A CNMV da Espanha emite alerta urgente antes do prazo final de 30 de junho para criptomoedas previsto pela MiCA

Pontos principais
- A CNMV da Espanha alertou que os VASPs não aprovados devem sair do mercado até 30 de junho, o que forçará a elaboração de planos de migração do mercado.
- Cris Carrascosa, da ATH21, observou que menos de 50% dos VASPs possuem licenças MiCA, sugerindo possíveis perturbações no mercado.
- Antes de 1º de julho, a UE lançou uma consulta para atualizar as leis da MiCA sobre DeFi e stablecoins.
CNMV da Espanha emite comunicado sobre a próxima aplicação da MiCA
Na segunda-feira, a CNMV da Espanha, órgão nacional de supervisão do mercado de valores mobiliários, emitiu uma declaração alertando sobre as consequências da próxima aplicação da estrutura Markets in Crypto Assets (MiCA) às plataformas de serviços de ativos virtuais (VASPs) que operam no país.
A instituição alerta que, após 30 de junho, o período de transição das regras da MiCA para as VASPs que se beneficiaram chega ao fim, e somente as VASPs aprovadas poderão operar no país após essa data.

O comunicado enfatiza que, após 30 de junho, “os investidores não devem, portanto, negociar com entidades que não tenham concluído o processo de autorização, pois elas não se beneficiarão da proteção e dos mecanismos de supervisão previstos nos regulamentos acima mencionados”.
Os VASPs não aprovados para operar na Espanha sob as regras da MiCA podem elaborar um plano de migração para gerenciar os fundos dos clientes de forma adequada. Esse plano pode incluir acordos com outros VASPs aprovados para permitir que os clientes continuem recebendo serviços de criptomoedas.

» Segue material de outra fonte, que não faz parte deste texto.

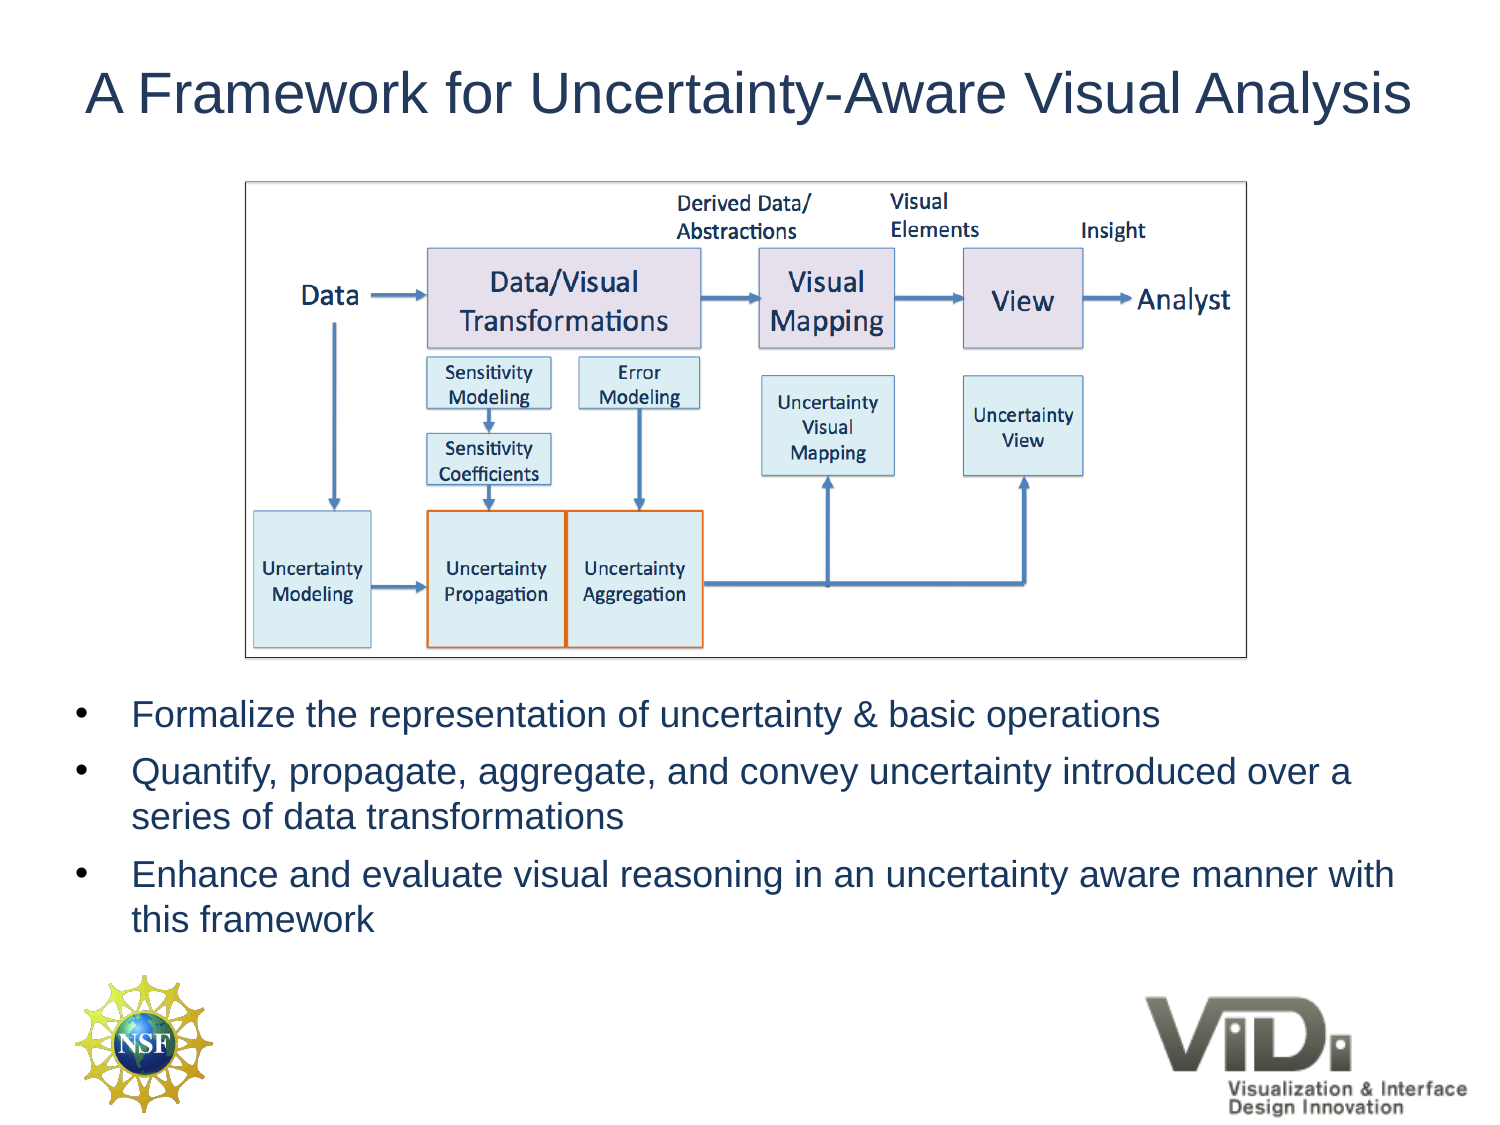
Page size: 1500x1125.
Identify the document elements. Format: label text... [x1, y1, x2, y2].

“Esse plano de migração estabelecerá um prazo razoável para os saques dos investidores e, após sua conclusão, quaisquer criptoativos e fundos que não tenham sido sacados poderão ser transferidos para entidades autorizadas, com notificação aos clientes afetados”, enfatizou o órgão regulador.
Cris Carrascosa, CEO da ATH21, revelou que menos da metade de todos os VASPs havia recebido uma licença MiCA apenas 15 dias após a aplicação do conjunto de regras, sugerindo interrupções significativas nos serviços para empresas e usuários na Europa.
Em relação aos usuários, a CNMV destacou que os investidores que operam com entidades não autorizadas não estarão protegidos pelas disposições da MiCA e convidou os clientes a verificarem os registros de aprovação das instituições que utilizam, exigindo planos de migração caso elas não obtenham licenças MiCA.
Mesmo com a entrada em vigor prevista para 1º de julho, a UE lançou recentemente uma consulta pública para avaliar atualizações no conjunto de regras da MiCA relacionadas a DeFi, stablecoins e staking.